Hoy, en el Día de la Tierra, volvemos a mirar ese vínculo entre moda y planeta. Y la escena no es alentadora. El fast fashion –esa maquinaria veloz que fabrica deseo desechable– sigue produciendo sin pausa, ignorando los límites del ecosistema. Las estadísticas gritan: toneladas de ropa descartada, ríos teñidos con químicos, aire contaminado por fibras sintéticas. El precio de lo “barato” lo paga la Tierra.
La sostenibilidad, en este contexto, aparece flaca, usada, vacía. Se repite como eslogan, pero pocas veces se encarna. Porque no se trata solo de materiales reciclados o etiquetas verdes: se trata de ritmo, de escala, de deseo. ¿Para qué y para quién se produce tanto?
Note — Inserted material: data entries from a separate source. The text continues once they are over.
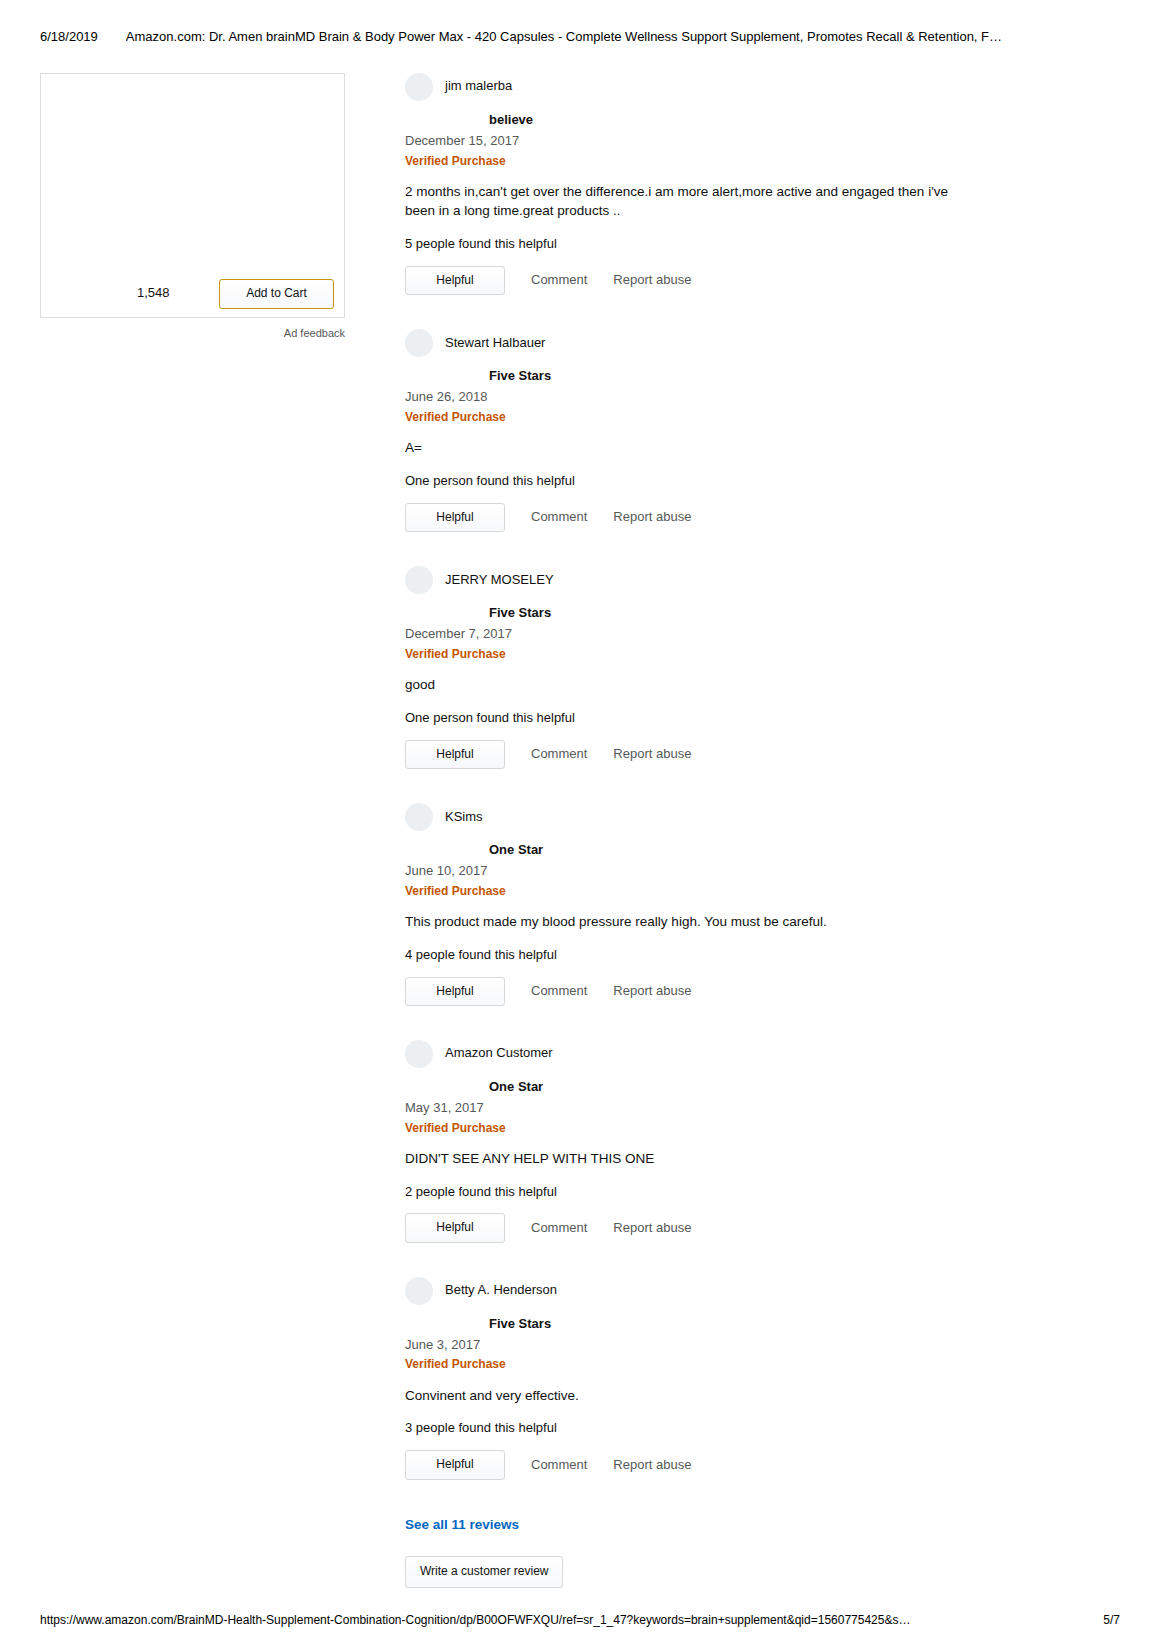6/18/2019 Amazon.com: Dr. Amen brainMD Brain & Body Power Max - 420 Capsules - Complete Wellness Support Supplement, Promotes Recall & Retention, F…
1,548
Add to Cart
Ad feedback
jim malerba
believe
December 15, 2017
Verified Purchase
2 months in,can't get over the difference.i am more alert,more active and engaged then i've been in a long time.great products ..
5 people found this helpful
Helpful
Comment Report abuse
Stewart Halbauer
Five Stars
June 26, 2018
Verified Purchase
A=
One person found this helpful
Helpful
Comment Report abuse
JERRY MOSELEY
Five Stars
December 7, 2017
Verified Purchase
good
One person found this helpful
Helpful
Comment Report abuse
KSims
One Star
June 10, 2017
Verified Purchase
This product made my blood pressure really high. You must be careful.
4 people found this helpful
Helpful
Comment Report abuse
Amazon Customer
One Star
May 31, 2017
Verified Purchase
DIDN'T SEE ANY HELP WITH THIS ONE
2 people found this helpful
Helpful
Comment Report abuse
Betty A. Henderson
Five Stars
June 3, 2017
Verified Purchase
Convinent and very effective.
3 people found this helpful
Helpful
Comment Report abuse
See all 11 reviews
Write a customer review
https://www.amazon.com/BrainMD-Health-Supplement-Combination-Cognition/dp/B00OFWFXQU/ref=sr_1_47?keywords=brain+supplement&qid=1560775425&s… 5/7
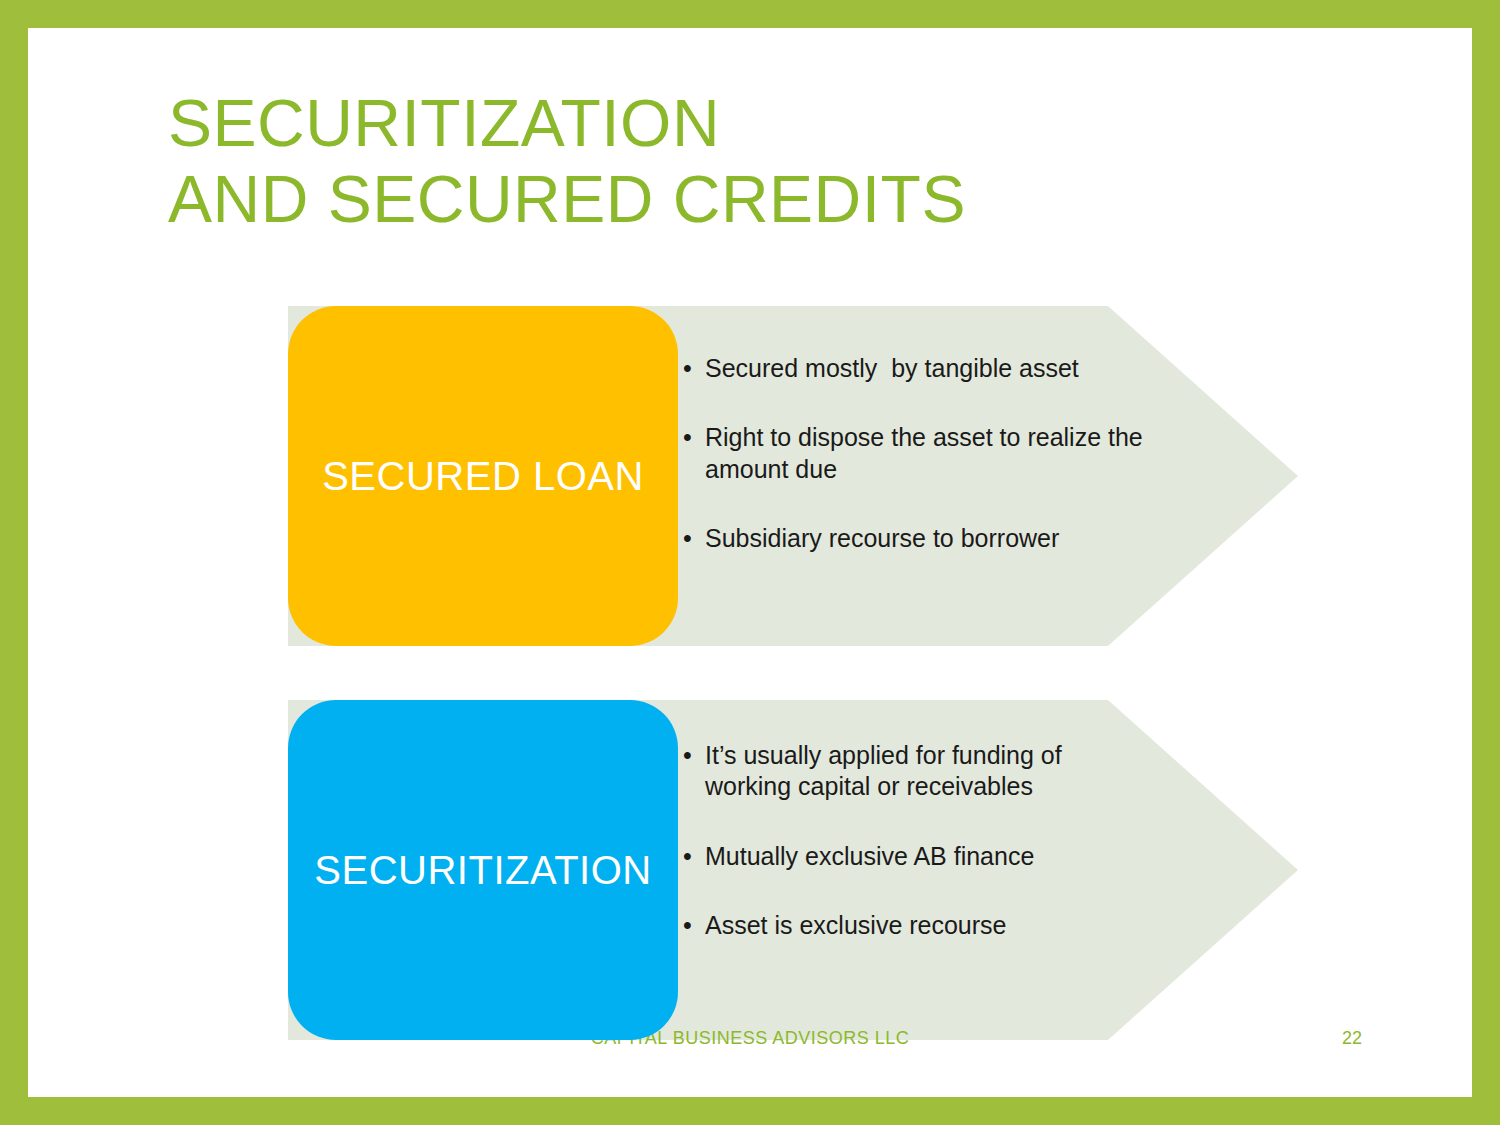SECURITIZATION
AND SECURED CREDITS
SECURED LOAN
SECURITIZATION
Secured mostly by tangible asset
Right to dispose the asset to realize the amount due
Subsidiary recourse to borrower
It’s usually applied for funding of working capital or receivables
Mutually exclusive AB finance
Asset is exclusive recourse
CAPITAL BUSINESS ADVISORS LLC
22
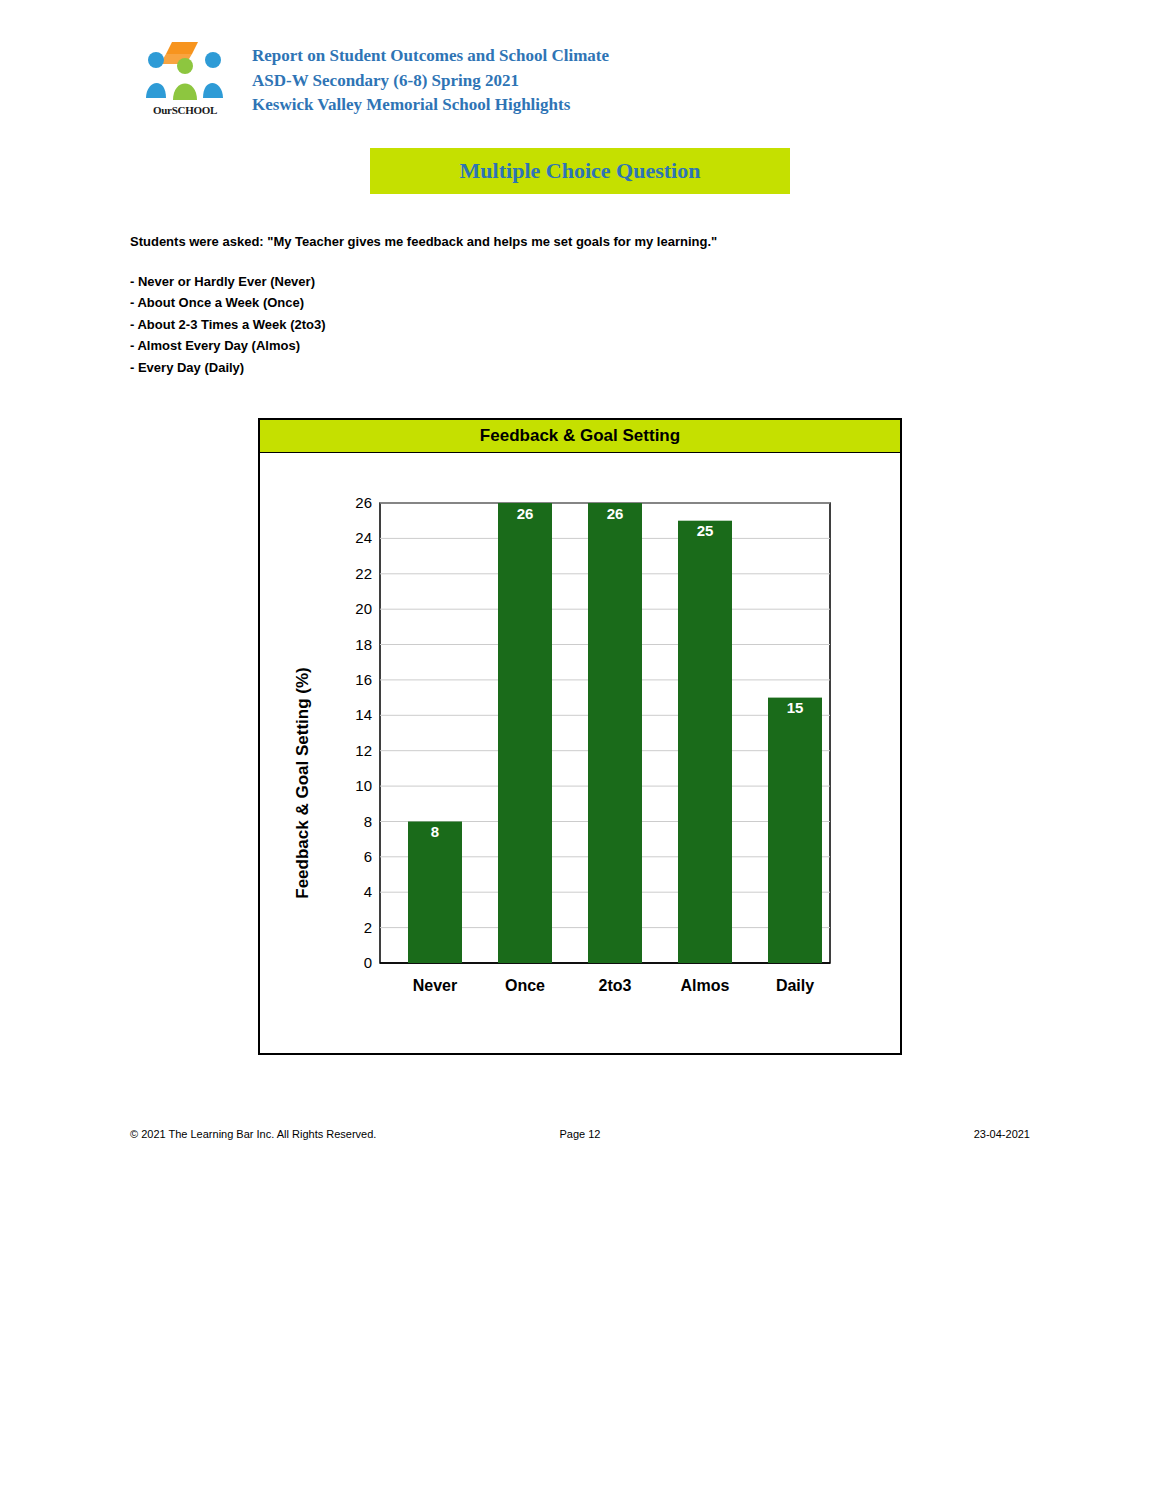Our SCHOOL
Report on Student Outcomes and School Climate
ASD-W Secondary (6-8) Spring 2021
Keswick Valley Memorial School Highlights
Multiple Choice Question
Students were asked: "My Teacher gives me feedback and helps me set goals for my learning."
- Never or Hardly Ever (Never)
- About Once a Week (Once)
- About 2-3 Times a Week (2to3)
- Almost Every Day (Almos)
- Every Day (Daily)
Feedback & Goal Setting
Feedback & Goal Setting (%) 0 2 4 6 8 10 12 14 16 18 20 22 24 26 8 26 26 25 15 Never Once 2to3 Almos Daily
© 2021 The Learning Bar Inc. All Rights Reserved.
Page 12
23-04-2021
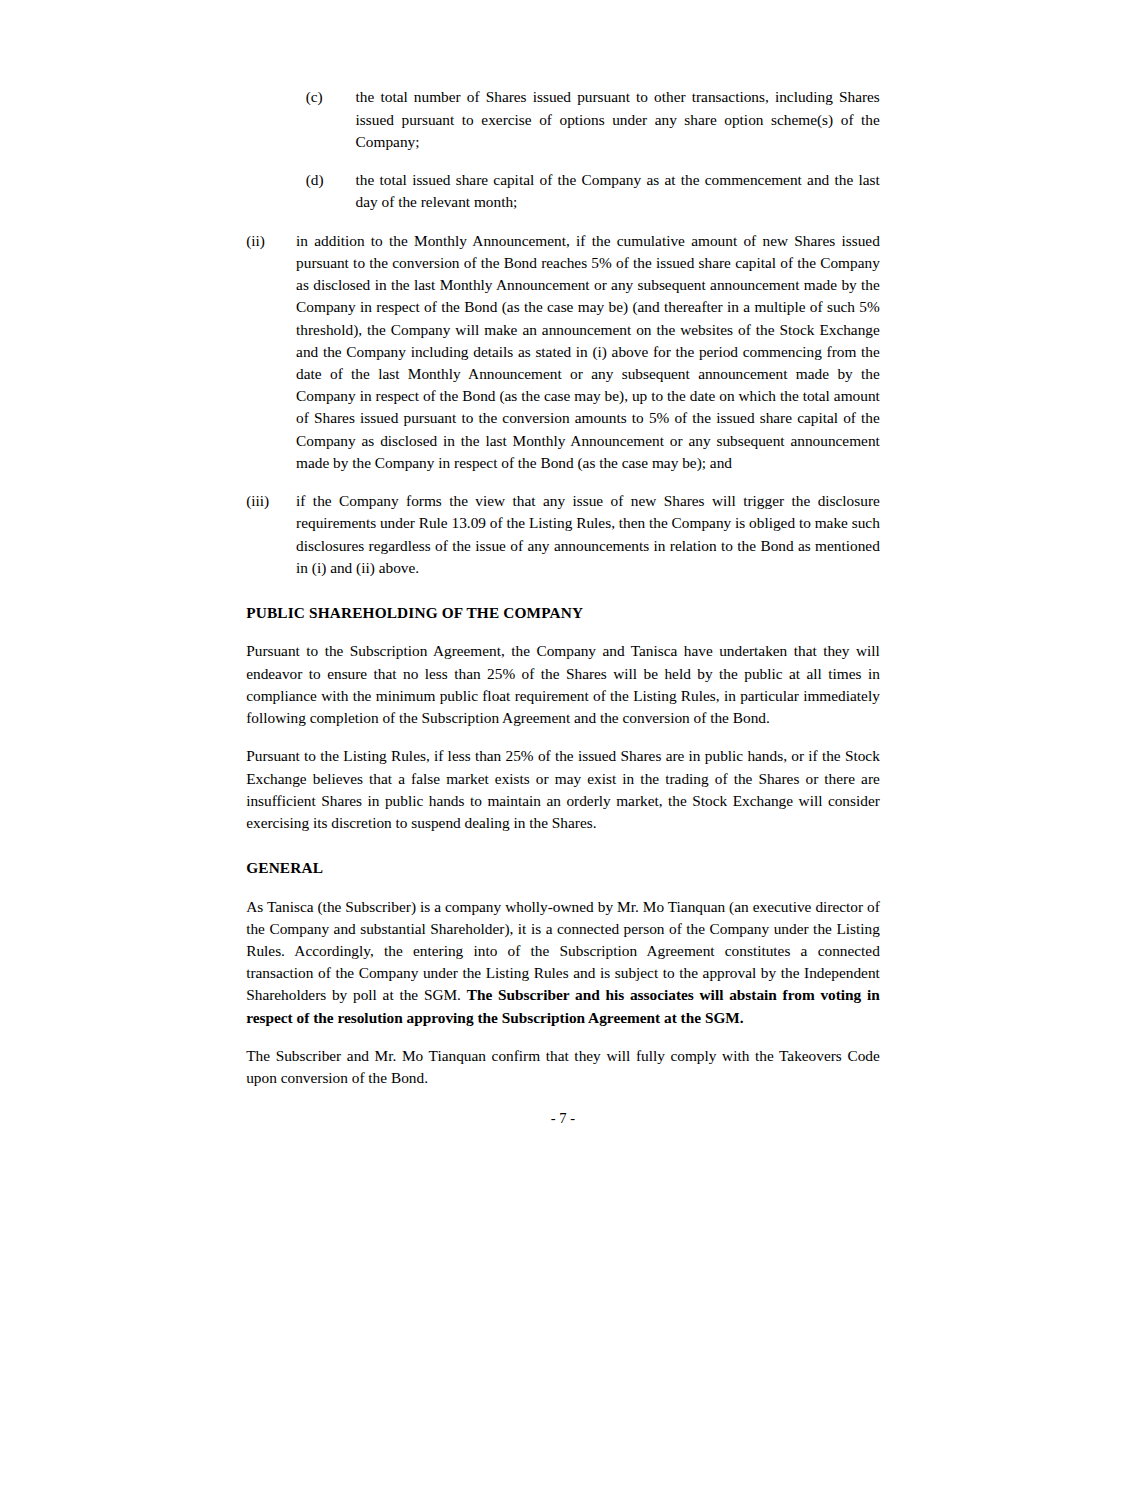(c)
the total number of Shares issued pursuant to other transactions, including Shares issued pursuant to exercise of options under any share option scheme(s) of the Company;
(d)
the total issued share capital of the Company as at the commencement and the last day of the relevant month;
(ii)
in addition to the Monthly Announcement, if the cumulative amount of new Shares issued pursuant to the conversion of the Bond reaches 5% of the issued share capital of the Company as disclosed in the last Monthly Announcement or any subsequent announcement made by the Company in respect of the Bond (as the case may be) (and thereafter in a multiple of such 5% threshold), the Company will make an announcement on the websites of the Stock Exchange and the Company including details as stated in (i) above for the period commencing from the date of the last Monthly Announcement or any subsequent announcement made by the Company in respect of the Bond (as the case may be), up to the date on which the total amount of Shares issued pursuant to the conversion amounts to 5% of the issued share capital of the Company as disclosed in the last Monthly Announcement or any subsequent announcement made by the Company in respect of the Bond (as the case may be); and
(iii)
if the Company forms the view that any issue of new Shares will trigger the disclosure requirements under Rule 13.09 of the Listing Rules, then the Company is obliged to make such disclosures regardless of the issue of any announcements in relation to the Bond as mentioned in (i) and (ii) above.
PUBLIC SHAREHOLDING OF THE COMPANY
Pursuant to the Subscription Agreement, the Company and Tanisca have undertaken that they will endeavor to ensure that no less than 25% of the Shares will be held by the public at all times in compliance with the minimum public float requirement of the Listing Rules, in particular immediately following completion of the Subscription Agreement and the conversion of the Bond.
Pursuant to the Listing Rules, if less than 25% of the issued Shares are in public hands, or if the Stock Exchange believes that a false market exists or may exist in the trading of the Shares or there are insufficient Shares in public hands to maintain an orderly market, the Stock Exchange will consider exercising its discretion to suspend dealing in the Shares.
GENERAL
As Tanisca (the Subscriber) is a company wholly-owned by Mr. Mo Tianquan (an executive director of the Company and substantial Shareholder), it is a connected person of the Company under the Listing Rules. Accordingly, the entering into of the Subscription Agreement constitutes a connected transaction of the Company under the Listing Rules and is subject to the approval by the Independent Shareholders by poll at the SGM. The Subscriber and his associates will abstain from voting in respect of the resolution approving the Subscription Agreement at the SGM.
The Subscriber and Mr. Mo Tianquan confirm that they will fully comply with the Takeovers Code upon conversion of the Bond.
- 7 -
¿Hay esperanza? Sí. En quienes eligen menos, pero mejor. En quienes reparan, heredan, intercambian. En quienes vuelven al oficio y dignifican el hacer textil. En cada pregunta que incomoda: ¿lo necesito? ¿quién lo hizo? ¿cuánto durará esto?
Pero el tiempo no espera. No hay planeta B.
Y tal vez no alcanza con preguntarse quién hizo mi prenda.
Tal vez haga falta mirar más hondo: interesarnos por el trabajo del otro, por sus condiciones, por el entramado humano detrás de cada costura.
Preguntarnos si estamos tomando conciencia o si simplemente estamos vistiendo otra moda. Vestirnos también es una forma de habitar.
Quizás sea tiempo de habitar con más cuidado. Con más respeto. Con más memoria. Porque la Tierra no es tendencia. Es hogar.